Icon design is an improvement, but I think the use of layout grids looks neat, but will make the icon shapes too regular and indistinct from each other (think of how tiring it is to read those typefaces that are constructed on rigid gridforms). I also think that Apple have missed a trick by not using key colours to subtly bind core apps together into function groups, as Nokia do (reference: http://www.developer.nokia.com/Resources/Library/Asha_UI/#!style/colour.html ).
The problem with this kind of icon design for third-party app devs is that it's deceptively difficult to do. A bit of photoshop monkeying can hide a poorly drawn design with surface treatment and patterning, but a flat, typographical UI exposes bad draughtsmanship mercilessly. Windows Phone suffers from this, and now Apple are putting their devs in the same boat. I foresee an uptick in sales of Adobe Illustrator... ;)
Also, looking at the icons in this UI particularly, I suspect Jonathan Ive may have some level of colour-blindnes - like his other work, it uses "colour" as a decorative element (and it works well in the selected icon highlight), but there appears to be little thought given to colour harmony: the icon colours are bright, but they clash with each other. On his hardware designs, there was only ever one bright accent colour, and I think he should have stuck to this for the icon sets.
So, who else contributed? Well, I think they lifted the most of the new phone UI from Microsoft, the task-switch UI from WebOS, and the use of a single UI "mood" colour (and drawing it from the wallpaper image) is from Jolla's "Sailfish" OS. I don't see much Android in there, tbh: what there is that's similar is just stuff that was lifted by both Apple and Google from WebOS. Imitation, flattery, etc.

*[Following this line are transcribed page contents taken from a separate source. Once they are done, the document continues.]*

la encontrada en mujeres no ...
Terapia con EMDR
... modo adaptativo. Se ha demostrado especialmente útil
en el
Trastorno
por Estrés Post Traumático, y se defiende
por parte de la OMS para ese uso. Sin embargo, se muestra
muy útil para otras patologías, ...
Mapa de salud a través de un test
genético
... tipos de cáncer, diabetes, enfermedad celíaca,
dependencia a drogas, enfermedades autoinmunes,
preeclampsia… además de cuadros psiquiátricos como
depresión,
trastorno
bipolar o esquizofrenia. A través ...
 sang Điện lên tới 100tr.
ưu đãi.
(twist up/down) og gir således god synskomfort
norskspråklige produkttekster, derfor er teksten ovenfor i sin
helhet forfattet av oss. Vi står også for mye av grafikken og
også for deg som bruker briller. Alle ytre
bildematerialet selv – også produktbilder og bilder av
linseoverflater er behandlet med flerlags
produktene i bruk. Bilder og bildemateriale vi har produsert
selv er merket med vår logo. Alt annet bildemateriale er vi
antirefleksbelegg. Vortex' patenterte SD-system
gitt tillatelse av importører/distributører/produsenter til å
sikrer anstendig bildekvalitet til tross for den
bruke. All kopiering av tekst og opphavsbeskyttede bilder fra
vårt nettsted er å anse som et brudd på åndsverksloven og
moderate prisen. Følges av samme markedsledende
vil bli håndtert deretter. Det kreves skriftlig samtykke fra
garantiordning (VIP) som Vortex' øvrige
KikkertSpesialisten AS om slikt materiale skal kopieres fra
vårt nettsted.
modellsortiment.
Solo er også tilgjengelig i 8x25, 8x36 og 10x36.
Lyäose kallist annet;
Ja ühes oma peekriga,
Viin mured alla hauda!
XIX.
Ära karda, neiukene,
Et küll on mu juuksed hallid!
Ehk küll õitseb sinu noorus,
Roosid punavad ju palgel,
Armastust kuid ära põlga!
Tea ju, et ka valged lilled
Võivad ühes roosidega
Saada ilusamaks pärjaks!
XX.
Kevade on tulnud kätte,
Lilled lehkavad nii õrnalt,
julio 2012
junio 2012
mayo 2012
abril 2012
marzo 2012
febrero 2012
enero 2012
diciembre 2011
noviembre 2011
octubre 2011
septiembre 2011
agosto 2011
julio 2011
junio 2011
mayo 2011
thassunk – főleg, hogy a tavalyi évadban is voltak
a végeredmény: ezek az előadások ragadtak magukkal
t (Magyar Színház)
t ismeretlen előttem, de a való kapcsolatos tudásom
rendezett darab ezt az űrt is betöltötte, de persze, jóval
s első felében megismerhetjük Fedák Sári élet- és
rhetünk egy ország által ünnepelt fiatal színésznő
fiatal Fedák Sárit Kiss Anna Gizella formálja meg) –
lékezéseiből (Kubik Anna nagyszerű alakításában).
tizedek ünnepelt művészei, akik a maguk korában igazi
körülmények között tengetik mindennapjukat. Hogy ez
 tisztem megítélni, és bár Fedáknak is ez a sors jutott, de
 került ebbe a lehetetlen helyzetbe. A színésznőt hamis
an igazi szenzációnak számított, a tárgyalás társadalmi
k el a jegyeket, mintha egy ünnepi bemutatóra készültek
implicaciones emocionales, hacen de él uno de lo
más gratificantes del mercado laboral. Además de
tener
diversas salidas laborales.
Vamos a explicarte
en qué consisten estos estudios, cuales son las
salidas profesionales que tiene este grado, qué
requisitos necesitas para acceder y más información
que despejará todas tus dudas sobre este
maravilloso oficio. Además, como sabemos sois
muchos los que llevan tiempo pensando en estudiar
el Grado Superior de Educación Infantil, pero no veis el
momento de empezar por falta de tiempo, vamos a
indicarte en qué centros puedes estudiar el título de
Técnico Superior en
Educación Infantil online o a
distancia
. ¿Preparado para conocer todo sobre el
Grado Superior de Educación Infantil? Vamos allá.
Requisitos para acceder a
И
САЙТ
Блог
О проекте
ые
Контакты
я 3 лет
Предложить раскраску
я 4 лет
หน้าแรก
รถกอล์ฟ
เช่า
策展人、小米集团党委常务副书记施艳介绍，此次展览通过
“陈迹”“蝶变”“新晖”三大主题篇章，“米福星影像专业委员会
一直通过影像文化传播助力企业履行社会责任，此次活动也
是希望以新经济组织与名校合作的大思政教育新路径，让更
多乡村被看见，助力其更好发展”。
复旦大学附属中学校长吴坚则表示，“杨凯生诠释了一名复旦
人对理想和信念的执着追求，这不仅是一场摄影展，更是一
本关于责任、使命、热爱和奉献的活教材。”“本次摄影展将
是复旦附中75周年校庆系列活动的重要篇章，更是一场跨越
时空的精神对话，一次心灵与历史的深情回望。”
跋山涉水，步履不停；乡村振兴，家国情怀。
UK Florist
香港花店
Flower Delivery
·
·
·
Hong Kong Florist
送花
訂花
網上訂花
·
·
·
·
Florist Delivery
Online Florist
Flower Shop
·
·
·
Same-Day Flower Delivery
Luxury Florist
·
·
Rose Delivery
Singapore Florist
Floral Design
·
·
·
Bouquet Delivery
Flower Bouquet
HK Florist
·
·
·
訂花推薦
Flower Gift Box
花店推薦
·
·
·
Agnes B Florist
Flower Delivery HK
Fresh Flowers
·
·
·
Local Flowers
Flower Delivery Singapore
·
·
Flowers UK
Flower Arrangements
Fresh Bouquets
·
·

Oh, and the use of Helvetica Light for black-on-bright text is a usability mistake. It looks "clean and sharp" if you've 20/20 vision, but if you don't, or if you suffer from any degree of astigmatism, the legibility degrades badly due to halation (glowing) of the surrounding white areas obscuring the letter strokes. Windows Phone does use thin type, but predominantly as light-on-dark, where halation "thickens" the strokes, improving legibility. (An example of this phenomenon, known since the late 1950s: UK road signage uses a heavier weight of type for white-backed signage than for the green or blue signs to reduce this effect).
Tab UI for Safari is nice, and as far as I can see is the only new bit of UI in the whole mashup. However, at least the iPhone's UI matches the device now.